WORK REQUEST | Edit the entries beginning at the line that has "tentang musik dan kariernya, serta t" and stopping after the line that has "brasileiro.", changing "entidade" to "instituição" and keeping everything else the same. Return only those lines, and leave the pictures out.

---- SUPPLIED MATERIAL

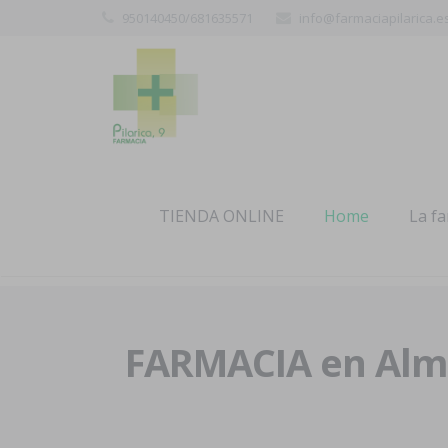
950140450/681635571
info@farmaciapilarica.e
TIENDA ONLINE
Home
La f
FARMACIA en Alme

--------
---- SUPPLIED MATERIAL

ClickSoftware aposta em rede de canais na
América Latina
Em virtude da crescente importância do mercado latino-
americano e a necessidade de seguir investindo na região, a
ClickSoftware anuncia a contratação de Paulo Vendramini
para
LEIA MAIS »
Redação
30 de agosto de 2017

--------
---- SUPPLIED MATERIAL

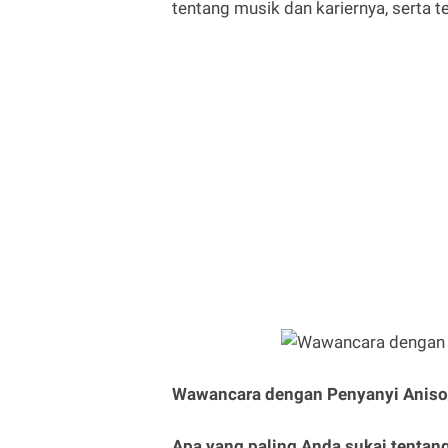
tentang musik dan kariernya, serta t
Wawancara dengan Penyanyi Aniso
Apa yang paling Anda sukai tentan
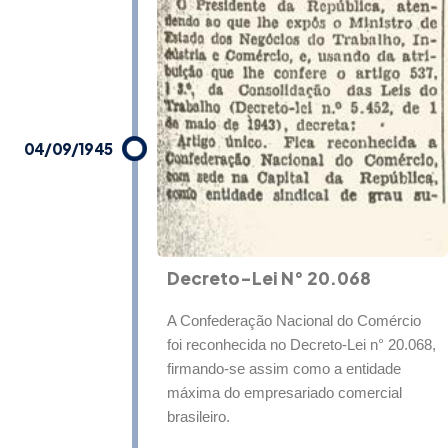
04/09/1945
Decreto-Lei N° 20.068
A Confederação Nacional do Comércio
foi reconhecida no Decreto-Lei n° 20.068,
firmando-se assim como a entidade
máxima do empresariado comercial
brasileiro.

--------

YOUR SOLUTION |
tentang musik dan kariernya, serta t
Wawancara dengan Penyanyi Aniso
Apa yang paling Anda sukai tentan
04/09/1945
Decreto-Lei N° 20.068
A Confederação Nacional do Comércio
foi reconhecida no Decreto-Lei n° 20.068,
firmando-se assim como a instituição
máxima do empresariado comercial
brasileiro.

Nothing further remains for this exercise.